[Opening STUDY TEXT section]

After the Chernobyl accident, people living close to the nuclear reactor site were urged to take large amounts of potassium iodide as a safety precaution. What is the chemical basis for this action?

Short Answer

Expert verified
Taking potassium iodide in the event of a nuclear accident may protect against thyroid cancer by filling the thyroid's iodine receptors, preventing any subsequently encountered radioactive iodine from being absorbed.

Step by step solution

01

Understanding the role of iodine in the human body

The thyroid gland in the human body absorbs iodine from the food we eat. This iodine is used to make thyroid hormones that regulate the body's metabolism and other important processes.
02

Realizing the danger of radioactive iodine

In the event of a nuclear accident, radioactive iodine could be released. If this radioactive iodine is absorbed by the bodies of people in close proximity, it could lead to radiation sickness or thyroid cancer.

[Closing STUDY TEXT section]

### THE TASK:
Rewrite the Chernobyl text starting with "After the Chernobyl" and going on through "from being absorbed.", switching "potassium iodide" to "KI" each time it appears. The items come from a different source than the text.

[Opening EXTRACTED MATERIAL section]

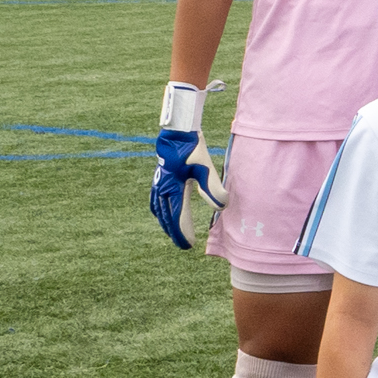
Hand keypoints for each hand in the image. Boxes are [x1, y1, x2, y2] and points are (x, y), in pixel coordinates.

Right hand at [149, 81, 223, 248]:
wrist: (178, 132)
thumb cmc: (192, 149)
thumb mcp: (205, 167)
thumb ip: (212, 188)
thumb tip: (222, 207)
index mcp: (173, 188)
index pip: (178, 216)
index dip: (183, 232)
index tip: (190, 245)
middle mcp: (162, 188)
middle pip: (167, 216)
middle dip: (174, 231)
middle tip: (183, 245)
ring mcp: (158, 183)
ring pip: (159, 209)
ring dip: (166, 223)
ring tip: (173, 233)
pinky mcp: (159, 178)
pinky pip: (155, 201)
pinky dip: (159, 211)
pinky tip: (162, 214)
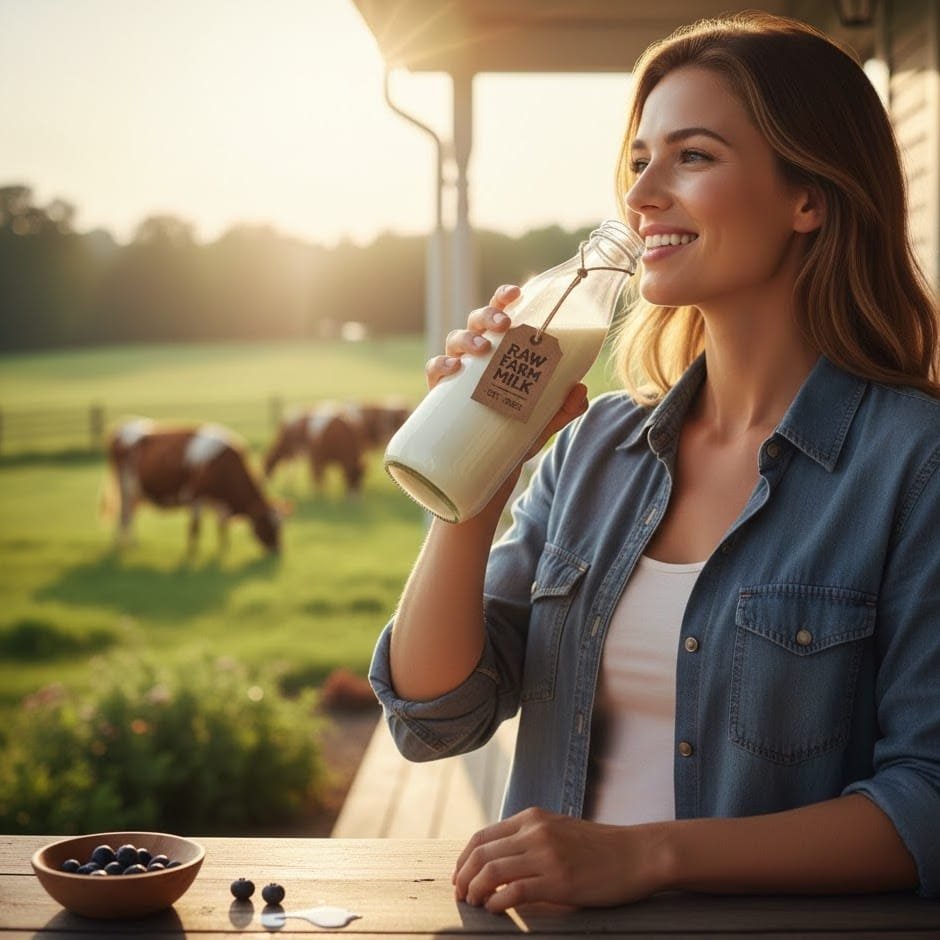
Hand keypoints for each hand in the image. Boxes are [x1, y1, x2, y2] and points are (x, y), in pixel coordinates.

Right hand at [426, 284, 588, 461]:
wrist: (493, 467)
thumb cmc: (518, 431)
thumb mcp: (546, 420)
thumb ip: (565, 407)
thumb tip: (579, 390)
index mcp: (502, 348)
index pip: (501, 312)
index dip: (505, 297)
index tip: (517, 292)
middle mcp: (478, 353)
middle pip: (477, 320)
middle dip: (489, 315)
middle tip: (505, 325)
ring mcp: (458, 371)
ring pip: (455, 339)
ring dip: (468, 338)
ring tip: (482, 348)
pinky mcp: (441, 391)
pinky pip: (435, 369)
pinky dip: (441, 364)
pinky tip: (453, 367)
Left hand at [452, 807, 663, 912]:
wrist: (637, 853)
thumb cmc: (600, 847)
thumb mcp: (559, 829)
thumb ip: (530, 838)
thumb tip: (499, 860)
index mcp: (532, 818)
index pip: (482, 836)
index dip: (464, 859)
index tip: (459, 877)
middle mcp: (534, 831)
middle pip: (481, 853)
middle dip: (463, 877)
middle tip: (460, 895)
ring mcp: (545, 855)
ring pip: (491, 871)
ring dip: (475, 891)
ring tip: (474, 904)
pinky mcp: (558, 880)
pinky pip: (514, 892)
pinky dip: (497, 903)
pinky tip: (496, 911)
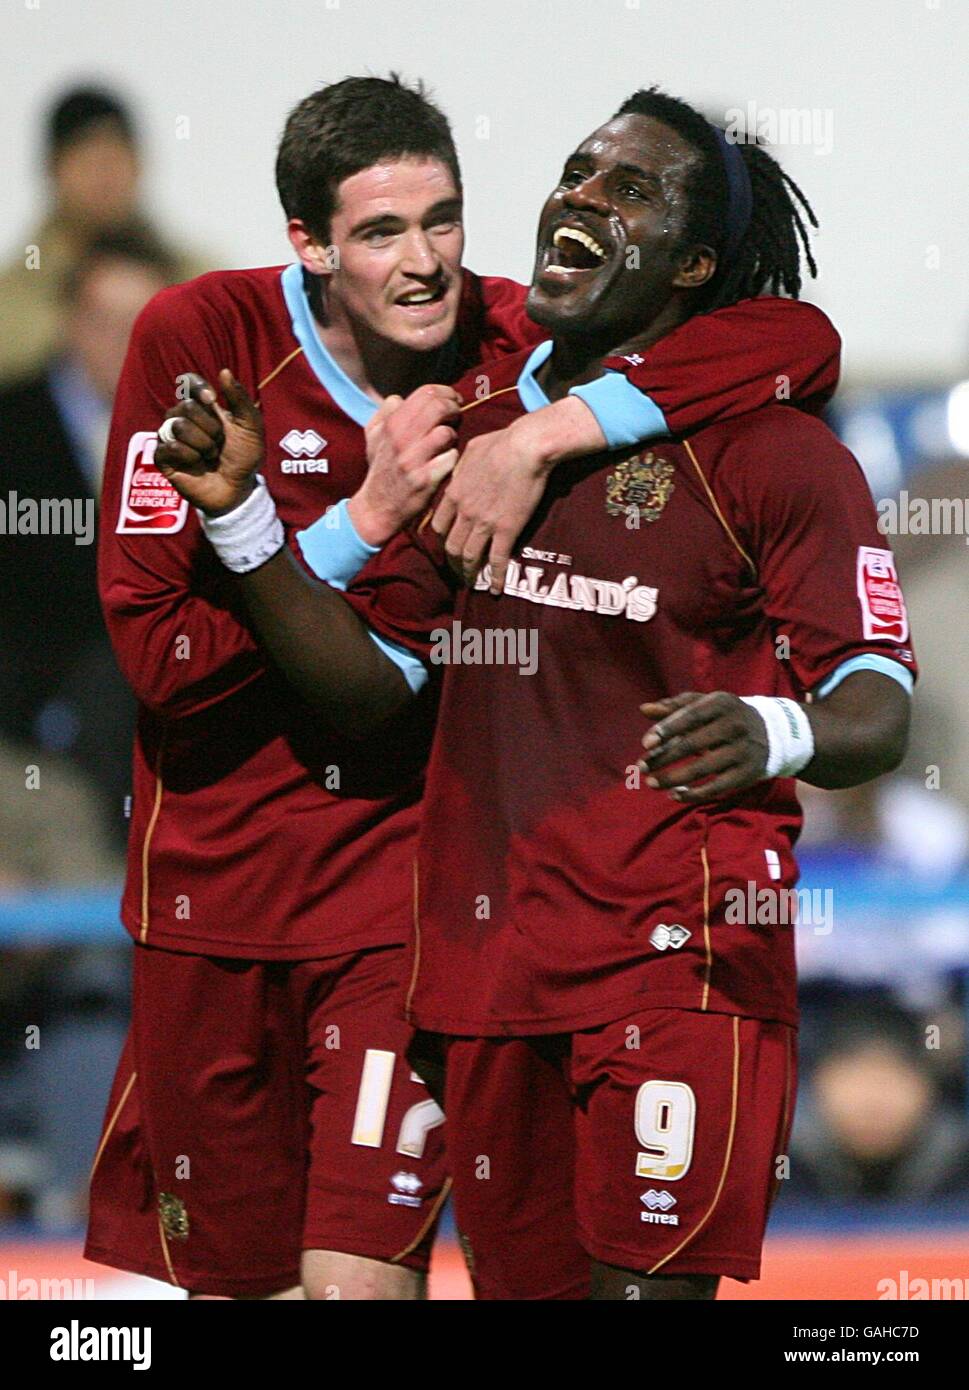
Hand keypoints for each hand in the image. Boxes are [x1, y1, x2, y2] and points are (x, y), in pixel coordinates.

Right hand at [154, 370, 263, 515]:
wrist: (238, 489)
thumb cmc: (244, 458)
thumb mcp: (251, 427)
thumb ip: (240, 399)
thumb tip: (224, 371)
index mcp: (203, 407)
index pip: (188, 383)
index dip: (196, 386)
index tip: (212, 399)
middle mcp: (184, 418)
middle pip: (185, 406)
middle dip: (210, 427)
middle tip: (219, 443)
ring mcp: (171, 438)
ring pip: (177, 425)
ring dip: (202, 443)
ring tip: (210, 455)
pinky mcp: (163, 458)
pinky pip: (170, 446)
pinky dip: (189, 455)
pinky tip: (197, 464)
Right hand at [348, 383, 460, 545]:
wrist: (377, 508)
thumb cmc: (382, 469)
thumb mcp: (373, 437)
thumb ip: (385, 413)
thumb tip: (400, 398)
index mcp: (390, 424)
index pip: (426, 392)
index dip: (446, 393)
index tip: (453, 401)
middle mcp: (400, 439)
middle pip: (438, 407)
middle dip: (454, 409)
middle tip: (457, 417)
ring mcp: (412, 461)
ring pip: (446, 433)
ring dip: (453, 436)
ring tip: (449, 443)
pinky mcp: (424, 481)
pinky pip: (451, 458)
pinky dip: (454, 458)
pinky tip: (448, 461)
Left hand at [431, 395, 605, 591]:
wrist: (525, 447)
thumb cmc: (501, 442)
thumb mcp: (471, 450)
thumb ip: (462, 466)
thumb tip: (461, 468)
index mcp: (454, 493)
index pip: (438, 524)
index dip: (441, 538)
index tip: (445, 544)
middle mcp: (464, 513)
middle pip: (450, 546)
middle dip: (452, 562)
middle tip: (458, 569)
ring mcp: (484, 524)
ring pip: (469, 557)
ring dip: (469, 573)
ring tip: (473, 582)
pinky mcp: (506, 530)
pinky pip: (497, 560)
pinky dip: (495, 578)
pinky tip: (496, 589)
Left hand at [637, 691, 770, 803]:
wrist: (770, 732)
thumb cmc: (725, 716)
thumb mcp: (705, 704)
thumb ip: (674, 706)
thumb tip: (644, 709)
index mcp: (722, 703)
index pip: (691, 715)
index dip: (667, 729)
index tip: (646, 744)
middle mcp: (735, 725)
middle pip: (693, 744)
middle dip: (664, 757)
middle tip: (642, 767)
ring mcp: (742, 750)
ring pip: (702, 769)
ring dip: (673, 778)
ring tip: (652, 782)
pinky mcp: (747, 773)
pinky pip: (717, 788)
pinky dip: (693, 794)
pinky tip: (675, 795)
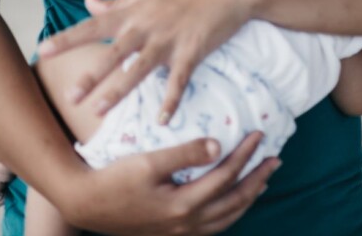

[Closing EXTRACTED MATERIAL section]

### SOLUTION FOR THIS TASK:
After the Chernobyl accident, people living close to the nuclear reactor site were urged to take large amounts of KI as a safety precaution. What is the chemical basis for this action?

Short Answer

Expert verified
Taking KI in the event of a nuclear accident may protect against thyroid cancer by filling the thyroid's iodine receptors, preventing any subsequently encountered radioactive iodine from being absorbed.